» Task directions
Report each line of the data that includes the word "lines".

== Segment start ==

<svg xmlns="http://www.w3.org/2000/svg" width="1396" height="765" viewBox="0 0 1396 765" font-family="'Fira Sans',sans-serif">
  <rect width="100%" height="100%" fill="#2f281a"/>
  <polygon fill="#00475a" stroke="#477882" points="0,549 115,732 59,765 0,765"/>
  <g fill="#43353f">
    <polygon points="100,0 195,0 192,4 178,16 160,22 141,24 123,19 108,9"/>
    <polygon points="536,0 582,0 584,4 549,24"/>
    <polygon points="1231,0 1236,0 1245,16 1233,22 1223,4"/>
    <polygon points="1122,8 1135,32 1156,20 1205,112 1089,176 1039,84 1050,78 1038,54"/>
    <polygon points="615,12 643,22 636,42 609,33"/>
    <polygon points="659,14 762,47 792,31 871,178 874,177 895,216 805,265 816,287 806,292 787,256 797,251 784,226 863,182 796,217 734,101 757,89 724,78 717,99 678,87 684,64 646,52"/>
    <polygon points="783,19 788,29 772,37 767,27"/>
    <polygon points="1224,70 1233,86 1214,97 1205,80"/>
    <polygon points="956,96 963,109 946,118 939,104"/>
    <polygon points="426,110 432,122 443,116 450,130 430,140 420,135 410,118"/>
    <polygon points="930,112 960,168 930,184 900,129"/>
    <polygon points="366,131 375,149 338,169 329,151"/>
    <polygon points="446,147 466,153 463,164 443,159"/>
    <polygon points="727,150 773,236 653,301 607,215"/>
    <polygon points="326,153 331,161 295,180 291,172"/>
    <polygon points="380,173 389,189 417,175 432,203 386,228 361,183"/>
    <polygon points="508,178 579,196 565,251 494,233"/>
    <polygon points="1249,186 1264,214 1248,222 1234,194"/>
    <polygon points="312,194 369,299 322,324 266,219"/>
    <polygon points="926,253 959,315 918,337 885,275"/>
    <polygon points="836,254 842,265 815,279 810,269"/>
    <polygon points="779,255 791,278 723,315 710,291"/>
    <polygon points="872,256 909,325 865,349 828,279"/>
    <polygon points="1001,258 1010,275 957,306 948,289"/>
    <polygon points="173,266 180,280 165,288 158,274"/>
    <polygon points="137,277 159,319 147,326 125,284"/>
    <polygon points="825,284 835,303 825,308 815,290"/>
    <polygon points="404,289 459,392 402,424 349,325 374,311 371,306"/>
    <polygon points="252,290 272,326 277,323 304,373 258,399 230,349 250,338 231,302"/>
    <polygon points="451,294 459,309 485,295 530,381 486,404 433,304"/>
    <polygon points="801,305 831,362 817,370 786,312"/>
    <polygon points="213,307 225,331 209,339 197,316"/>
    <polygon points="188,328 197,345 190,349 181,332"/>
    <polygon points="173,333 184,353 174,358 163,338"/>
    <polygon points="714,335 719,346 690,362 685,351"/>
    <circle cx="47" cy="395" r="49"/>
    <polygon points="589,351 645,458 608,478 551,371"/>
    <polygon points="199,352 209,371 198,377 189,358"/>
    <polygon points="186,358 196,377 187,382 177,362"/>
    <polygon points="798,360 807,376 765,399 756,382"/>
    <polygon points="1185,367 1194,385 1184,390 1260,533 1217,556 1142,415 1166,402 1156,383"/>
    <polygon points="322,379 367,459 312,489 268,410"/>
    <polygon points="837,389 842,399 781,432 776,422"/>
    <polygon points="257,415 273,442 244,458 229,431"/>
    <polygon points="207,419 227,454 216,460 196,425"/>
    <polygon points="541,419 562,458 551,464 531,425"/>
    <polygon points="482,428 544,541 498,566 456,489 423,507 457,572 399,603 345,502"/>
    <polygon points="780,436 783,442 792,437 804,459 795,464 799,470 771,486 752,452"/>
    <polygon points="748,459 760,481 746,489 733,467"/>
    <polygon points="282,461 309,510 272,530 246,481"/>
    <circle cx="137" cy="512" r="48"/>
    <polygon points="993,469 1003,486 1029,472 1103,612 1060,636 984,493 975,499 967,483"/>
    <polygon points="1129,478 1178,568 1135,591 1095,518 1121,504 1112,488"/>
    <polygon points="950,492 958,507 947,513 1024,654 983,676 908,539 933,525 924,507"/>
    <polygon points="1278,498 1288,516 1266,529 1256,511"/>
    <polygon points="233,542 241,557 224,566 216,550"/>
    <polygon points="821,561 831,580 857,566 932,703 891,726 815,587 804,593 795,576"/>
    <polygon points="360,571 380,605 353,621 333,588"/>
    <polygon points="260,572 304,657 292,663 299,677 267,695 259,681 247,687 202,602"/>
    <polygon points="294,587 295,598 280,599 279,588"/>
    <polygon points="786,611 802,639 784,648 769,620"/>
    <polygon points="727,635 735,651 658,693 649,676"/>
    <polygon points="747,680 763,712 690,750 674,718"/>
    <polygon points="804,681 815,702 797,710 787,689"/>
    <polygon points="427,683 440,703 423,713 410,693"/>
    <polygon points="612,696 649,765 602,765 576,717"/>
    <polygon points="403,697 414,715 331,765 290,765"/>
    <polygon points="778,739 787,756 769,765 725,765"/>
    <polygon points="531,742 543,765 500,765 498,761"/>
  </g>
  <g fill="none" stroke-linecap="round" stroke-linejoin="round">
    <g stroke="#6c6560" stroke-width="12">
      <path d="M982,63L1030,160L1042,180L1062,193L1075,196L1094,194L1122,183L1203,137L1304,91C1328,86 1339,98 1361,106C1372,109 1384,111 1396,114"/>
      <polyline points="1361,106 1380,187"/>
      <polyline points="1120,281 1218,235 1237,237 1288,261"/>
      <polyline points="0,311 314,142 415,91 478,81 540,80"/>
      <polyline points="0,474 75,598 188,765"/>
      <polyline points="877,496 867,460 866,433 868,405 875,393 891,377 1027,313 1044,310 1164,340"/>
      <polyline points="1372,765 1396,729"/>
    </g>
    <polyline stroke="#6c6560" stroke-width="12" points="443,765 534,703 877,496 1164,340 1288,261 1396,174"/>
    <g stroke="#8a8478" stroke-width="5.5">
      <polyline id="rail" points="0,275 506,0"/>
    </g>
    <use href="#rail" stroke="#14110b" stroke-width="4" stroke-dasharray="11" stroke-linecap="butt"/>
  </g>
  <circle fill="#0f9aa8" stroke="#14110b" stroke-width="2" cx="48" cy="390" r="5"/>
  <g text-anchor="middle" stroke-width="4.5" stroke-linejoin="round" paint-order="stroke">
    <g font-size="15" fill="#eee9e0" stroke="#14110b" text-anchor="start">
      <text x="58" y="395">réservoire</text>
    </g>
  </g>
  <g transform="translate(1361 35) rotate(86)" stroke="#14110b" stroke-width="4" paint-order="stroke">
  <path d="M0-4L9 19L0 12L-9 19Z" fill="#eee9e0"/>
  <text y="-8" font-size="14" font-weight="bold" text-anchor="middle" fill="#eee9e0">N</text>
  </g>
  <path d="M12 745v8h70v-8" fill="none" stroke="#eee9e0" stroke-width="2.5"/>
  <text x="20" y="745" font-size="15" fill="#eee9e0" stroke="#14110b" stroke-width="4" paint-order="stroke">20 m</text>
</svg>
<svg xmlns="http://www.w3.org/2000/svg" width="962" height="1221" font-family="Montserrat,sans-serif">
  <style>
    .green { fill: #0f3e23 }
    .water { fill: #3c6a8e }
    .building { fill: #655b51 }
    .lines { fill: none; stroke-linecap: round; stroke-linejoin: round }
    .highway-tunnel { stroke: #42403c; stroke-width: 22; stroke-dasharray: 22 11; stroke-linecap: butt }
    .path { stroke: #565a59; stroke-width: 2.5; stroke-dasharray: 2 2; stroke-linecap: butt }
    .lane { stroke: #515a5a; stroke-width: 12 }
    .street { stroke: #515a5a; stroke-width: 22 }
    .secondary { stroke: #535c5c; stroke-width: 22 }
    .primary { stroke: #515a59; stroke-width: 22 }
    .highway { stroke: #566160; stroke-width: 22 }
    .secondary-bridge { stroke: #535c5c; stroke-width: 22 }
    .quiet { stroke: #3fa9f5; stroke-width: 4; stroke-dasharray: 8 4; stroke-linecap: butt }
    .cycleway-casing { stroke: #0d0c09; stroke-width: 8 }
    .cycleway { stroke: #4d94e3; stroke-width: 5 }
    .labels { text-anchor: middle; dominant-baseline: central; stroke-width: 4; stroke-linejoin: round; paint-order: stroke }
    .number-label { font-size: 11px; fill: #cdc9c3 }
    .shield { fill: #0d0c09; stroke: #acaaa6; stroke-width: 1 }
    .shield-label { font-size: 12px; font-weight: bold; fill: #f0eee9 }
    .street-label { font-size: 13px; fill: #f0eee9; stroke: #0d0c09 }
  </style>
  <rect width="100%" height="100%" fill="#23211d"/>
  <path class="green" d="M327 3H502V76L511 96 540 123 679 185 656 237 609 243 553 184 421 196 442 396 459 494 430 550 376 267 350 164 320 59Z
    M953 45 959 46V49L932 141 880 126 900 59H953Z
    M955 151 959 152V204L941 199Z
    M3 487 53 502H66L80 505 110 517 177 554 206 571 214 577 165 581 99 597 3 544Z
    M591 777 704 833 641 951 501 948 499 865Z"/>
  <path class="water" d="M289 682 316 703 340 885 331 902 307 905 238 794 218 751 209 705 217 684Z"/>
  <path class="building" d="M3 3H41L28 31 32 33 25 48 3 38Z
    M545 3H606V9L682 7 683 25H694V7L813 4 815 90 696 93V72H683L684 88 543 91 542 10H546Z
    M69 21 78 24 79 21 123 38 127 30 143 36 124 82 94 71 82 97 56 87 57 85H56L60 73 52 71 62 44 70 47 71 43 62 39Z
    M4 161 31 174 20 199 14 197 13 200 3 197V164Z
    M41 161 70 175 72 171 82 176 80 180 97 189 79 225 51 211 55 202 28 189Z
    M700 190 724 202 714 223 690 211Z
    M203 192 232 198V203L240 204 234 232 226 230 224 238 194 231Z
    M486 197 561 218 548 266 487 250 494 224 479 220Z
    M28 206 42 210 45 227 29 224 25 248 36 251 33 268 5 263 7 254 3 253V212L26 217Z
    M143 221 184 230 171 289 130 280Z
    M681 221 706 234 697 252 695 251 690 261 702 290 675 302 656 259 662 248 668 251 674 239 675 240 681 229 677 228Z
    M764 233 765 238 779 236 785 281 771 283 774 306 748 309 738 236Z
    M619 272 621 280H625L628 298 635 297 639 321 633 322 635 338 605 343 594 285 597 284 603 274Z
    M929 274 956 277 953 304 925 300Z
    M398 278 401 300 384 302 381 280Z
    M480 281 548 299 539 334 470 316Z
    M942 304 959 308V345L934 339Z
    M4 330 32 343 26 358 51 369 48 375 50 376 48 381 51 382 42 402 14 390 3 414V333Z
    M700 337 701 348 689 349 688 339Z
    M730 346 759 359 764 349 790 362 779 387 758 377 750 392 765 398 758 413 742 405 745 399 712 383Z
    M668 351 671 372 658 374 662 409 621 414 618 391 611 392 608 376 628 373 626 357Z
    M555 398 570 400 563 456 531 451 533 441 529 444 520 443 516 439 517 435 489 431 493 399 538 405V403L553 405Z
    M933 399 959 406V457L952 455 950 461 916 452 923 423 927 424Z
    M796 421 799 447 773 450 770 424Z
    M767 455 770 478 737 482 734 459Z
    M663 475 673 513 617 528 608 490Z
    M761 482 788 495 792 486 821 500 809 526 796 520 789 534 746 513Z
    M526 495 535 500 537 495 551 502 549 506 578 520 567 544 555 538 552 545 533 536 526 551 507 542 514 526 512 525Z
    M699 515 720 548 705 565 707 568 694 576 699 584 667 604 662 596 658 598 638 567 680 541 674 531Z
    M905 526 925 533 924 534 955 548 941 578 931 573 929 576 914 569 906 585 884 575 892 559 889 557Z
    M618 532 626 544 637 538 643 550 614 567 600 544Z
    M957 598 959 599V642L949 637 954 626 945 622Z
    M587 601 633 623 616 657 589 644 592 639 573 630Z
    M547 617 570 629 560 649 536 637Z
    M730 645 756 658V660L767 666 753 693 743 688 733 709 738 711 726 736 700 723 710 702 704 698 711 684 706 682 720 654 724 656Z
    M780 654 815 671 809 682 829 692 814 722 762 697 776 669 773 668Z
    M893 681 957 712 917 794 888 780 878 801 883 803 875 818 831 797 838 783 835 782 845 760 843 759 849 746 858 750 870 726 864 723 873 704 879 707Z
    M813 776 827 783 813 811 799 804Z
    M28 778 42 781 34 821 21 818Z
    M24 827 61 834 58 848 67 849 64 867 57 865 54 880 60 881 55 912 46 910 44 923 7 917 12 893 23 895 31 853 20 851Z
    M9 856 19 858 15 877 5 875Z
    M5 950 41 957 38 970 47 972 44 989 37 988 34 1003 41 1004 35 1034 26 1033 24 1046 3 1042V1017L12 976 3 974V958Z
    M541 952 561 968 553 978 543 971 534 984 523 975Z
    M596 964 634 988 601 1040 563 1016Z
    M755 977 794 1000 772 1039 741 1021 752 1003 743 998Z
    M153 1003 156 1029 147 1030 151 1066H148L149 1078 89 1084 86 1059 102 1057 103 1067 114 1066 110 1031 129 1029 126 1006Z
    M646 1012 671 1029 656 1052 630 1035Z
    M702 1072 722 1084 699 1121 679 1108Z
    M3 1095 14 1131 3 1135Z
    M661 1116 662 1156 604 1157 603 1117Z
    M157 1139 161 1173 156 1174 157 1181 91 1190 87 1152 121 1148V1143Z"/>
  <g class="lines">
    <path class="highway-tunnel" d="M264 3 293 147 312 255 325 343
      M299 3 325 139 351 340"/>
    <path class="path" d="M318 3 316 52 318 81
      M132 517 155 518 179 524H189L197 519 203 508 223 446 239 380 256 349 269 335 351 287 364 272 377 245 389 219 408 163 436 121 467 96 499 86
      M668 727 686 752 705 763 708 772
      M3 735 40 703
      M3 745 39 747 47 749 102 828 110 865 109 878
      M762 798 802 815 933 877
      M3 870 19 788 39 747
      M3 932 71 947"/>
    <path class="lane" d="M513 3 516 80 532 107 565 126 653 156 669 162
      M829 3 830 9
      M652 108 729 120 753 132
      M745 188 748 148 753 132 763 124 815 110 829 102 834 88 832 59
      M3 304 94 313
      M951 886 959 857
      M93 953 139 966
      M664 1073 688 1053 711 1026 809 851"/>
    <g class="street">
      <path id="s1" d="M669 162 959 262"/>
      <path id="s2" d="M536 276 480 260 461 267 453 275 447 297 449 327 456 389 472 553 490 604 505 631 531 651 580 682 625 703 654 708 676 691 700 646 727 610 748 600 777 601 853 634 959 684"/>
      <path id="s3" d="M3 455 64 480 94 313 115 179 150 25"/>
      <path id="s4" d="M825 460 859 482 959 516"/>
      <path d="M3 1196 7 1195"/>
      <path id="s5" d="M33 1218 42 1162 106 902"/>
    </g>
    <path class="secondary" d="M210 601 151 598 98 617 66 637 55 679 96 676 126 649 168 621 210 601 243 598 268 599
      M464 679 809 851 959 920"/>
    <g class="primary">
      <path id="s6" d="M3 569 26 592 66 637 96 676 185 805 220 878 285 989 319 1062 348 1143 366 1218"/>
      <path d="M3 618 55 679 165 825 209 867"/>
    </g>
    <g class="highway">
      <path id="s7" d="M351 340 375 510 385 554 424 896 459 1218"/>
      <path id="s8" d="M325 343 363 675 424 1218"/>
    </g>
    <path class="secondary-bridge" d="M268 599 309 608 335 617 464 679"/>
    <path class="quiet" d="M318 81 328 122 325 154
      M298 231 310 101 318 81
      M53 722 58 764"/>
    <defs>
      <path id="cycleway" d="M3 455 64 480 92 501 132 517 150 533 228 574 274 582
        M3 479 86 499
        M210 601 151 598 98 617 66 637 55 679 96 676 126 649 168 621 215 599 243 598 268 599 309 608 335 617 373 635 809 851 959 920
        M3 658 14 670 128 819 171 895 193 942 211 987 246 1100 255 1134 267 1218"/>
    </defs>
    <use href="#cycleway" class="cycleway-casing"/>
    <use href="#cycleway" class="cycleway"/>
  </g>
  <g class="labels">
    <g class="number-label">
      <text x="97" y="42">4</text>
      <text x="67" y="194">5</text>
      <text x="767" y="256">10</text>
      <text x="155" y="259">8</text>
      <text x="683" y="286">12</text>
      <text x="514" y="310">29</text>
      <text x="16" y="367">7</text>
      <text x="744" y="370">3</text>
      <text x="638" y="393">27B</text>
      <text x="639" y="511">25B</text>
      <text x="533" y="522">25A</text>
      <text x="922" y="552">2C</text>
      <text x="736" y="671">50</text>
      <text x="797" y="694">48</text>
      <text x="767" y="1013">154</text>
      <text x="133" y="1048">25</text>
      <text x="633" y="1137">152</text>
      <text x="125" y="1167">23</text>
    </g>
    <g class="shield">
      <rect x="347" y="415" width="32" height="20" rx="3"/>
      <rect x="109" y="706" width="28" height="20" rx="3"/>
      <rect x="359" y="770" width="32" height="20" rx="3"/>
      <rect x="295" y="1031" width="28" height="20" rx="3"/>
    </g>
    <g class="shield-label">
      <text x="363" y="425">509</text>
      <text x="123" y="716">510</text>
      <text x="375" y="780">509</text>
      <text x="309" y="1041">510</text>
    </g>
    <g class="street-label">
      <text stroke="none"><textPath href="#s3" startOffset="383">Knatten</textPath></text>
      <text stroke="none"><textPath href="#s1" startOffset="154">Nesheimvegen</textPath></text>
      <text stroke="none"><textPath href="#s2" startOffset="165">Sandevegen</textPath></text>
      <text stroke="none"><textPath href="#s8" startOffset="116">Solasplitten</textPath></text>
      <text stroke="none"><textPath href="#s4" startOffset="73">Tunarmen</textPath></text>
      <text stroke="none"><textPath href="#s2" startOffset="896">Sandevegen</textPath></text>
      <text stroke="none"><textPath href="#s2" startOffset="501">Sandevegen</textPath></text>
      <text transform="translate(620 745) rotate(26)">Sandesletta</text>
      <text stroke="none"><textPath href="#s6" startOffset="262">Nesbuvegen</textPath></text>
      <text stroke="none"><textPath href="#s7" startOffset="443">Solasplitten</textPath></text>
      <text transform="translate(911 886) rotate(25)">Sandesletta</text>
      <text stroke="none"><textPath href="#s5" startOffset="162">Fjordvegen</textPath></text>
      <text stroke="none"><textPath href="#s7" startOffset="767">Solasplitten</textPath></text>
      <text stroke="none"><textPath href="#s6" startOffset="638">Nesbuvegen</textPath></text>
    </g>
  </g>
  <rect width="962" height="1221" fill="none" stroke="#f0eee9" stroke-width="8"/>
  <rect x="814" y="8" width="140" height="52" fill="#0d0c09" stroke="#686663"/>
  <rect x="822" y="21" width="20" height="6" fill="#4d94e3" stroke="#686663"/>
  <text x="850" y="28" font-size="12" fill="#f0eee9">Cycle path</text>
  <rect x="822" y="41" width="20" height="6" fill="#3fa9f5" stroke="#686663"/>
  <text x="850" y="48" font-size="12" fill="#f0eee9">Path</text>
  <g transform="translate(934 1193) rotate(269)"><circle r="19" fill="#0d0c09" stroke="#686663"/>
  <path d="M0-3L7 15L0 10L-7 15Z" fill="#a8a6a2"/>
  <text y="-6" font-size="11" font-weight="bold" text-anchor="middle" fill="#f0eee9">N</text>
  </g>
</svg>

== Segment end ==

» Completed exercise
    .lines { fill: none; stroke-linecap: round; stroke-linejoin: round }
  <g class="lines">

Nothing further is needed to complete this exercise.